I am not unlike many women my age; we have loved our children by giving them all we could so they are able to find their way in this great big beautiful world; we have supported our husbands through the ups and downs of their careers and have often seen ourselves through the ups and down of our own careers; we have been a constant support to our extended family and friends. We love our children, love our husbands, we love our families and friends, but one day we wake up exhausted. We crawl out of bed, look in the mirror and say “Who am I? . . . Where did I go and who do I really want to be?” We make our cup of coffee, go sit in the quiet and wonder “What has become of me?” We realize, not only have we not been listening to our heart, we have put it down, and what’s worse, we are unsure of where to find it.
Some of us put our heart down early in marriage thinking that is the only way there is ever going to be enough time to meet everyone else’s needs. Some of us put it down as teenagers, wary of what our heart is telling us, as it seems to be speaking a language contrary to what we have been taught and what we feel we should believe; and some of us put it down as children, not realizing, through the brokenness of our own family, that we are allowed to have our own heart and express it. In all circumstances, we don’t realize that our heart is our greatest gift and we must pay attention to it, listen to it and love it.
I had to go back and find my heart in my childhood . . . It has been a long and arduous journey. In the beginning, I was brought many teachers, of all manner and form and began to realize the importance of my heart, its yearning, its desires, its energy and its passions. I was afraid that when I found it, it would be broken in so many pieces, I wouldn’t be able to find them all and that it would be impossible to put it back together, but joy of joys, when I did find it, I found it whole . . . beautifully whole, just broken closed. And not totally closed, it was open a tiny crack, and from this crack exuded this beautiful soft light. That light inspired me, for it was lovely and as I began to work, as I began to search and explore my heart’s truth and to listen and vocalize it’s truth, I found my heart began to open more and more, until one day, I woke up and found it had been broken wide open. The things I feared and wanted to run from, I could, now, look at, face to face, and in some moments even embrace them. The judgments I, so strongly made about myself and consequently about others, began to fall away and my Spirit began to shine. As I listened to my heart, I started to recognize my purpose and I began to walk in it. My journey became that of walking in, Big, Bold and Beautiful.

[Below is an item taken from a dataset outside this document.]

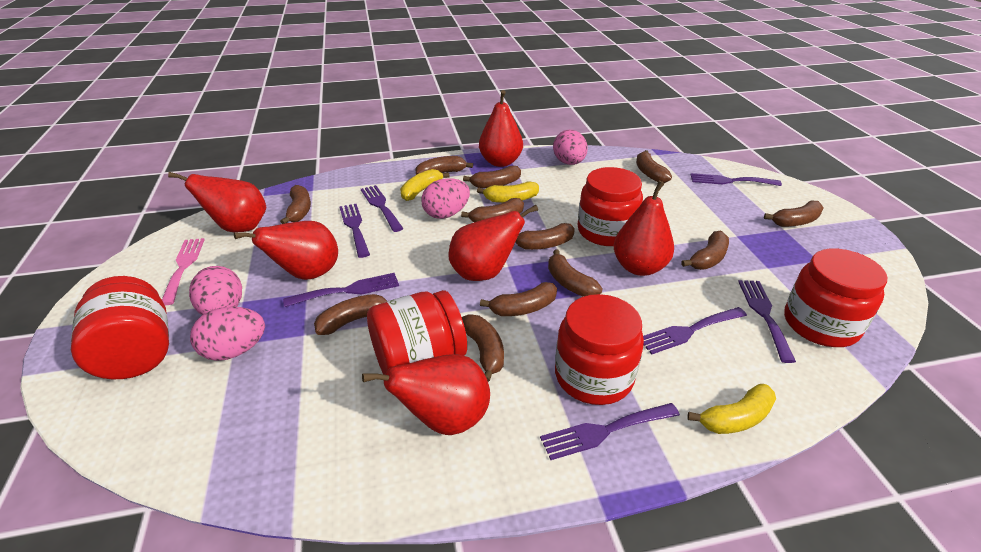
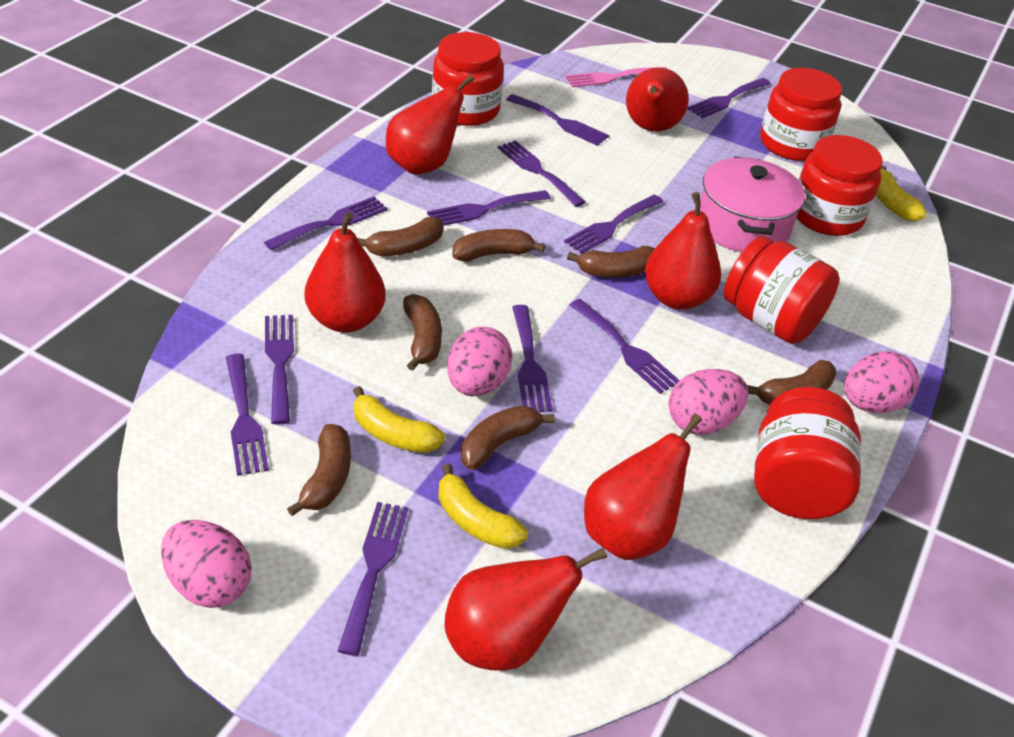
brown banana: [280,185,311,224] [314,294,387,335] [415,156,473,175] [461,198,524,222] [462,314,504,382] [463,166,521,188] [480,282,557,316] [515,223,575,250] [548,249,602,297] [636,150,672,183] [681,231,729,270] [764,201,823,227] = 12 -> [287,424,351,516] [357,217,444,256] [403,294,442,371] [452,229,545,262] [461,405,555,470] [567,246,655,277] [747,360,836,405] = 7
pink pot: none = 0 -> [700,156,805,252] = 1
purple fork: [283,273,399,307] [339,204,370,258] [361,185,404,232] [540,403,680,460] [643,307,747,354] [691,173,782,186] [738,280,796,363] = 7 -> [226,354,269,476] [264,196,388,251] [265,315,294,425] [338,502,408,656] [427,190,551,226] [498,140,586,207] [506,94,609,146] [512,305,553,412] [564,195,663,254] [570,299,680,394] [688,78,771,119] = 11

I am still learning. There are moments, sometimes days, where I find my heart has started to close. There are moments, sometimes days, where I fall back into the old pattern of not holding my heart, never mind listening to it. But glory, oh glory, there are more moments and more days, where it is open and in its’ openness I find that I can embrace myself, love myself, understand myself, and forgive myself and in doing so, I am able to embrace, love, understand and forgive others. I have found that a heart wide open is absolutely freeing and enables me to shine, from the inside out.
I love who I am and who I am becoming. I love that my Creator made this heart of mine and that my desires, yearnings and passions are my gifts that allow me to walk in my purpose. So, next year, on Valentine’s Day, I am going to celebrate my heart . . . and all the amazing hearts I am privileged to know.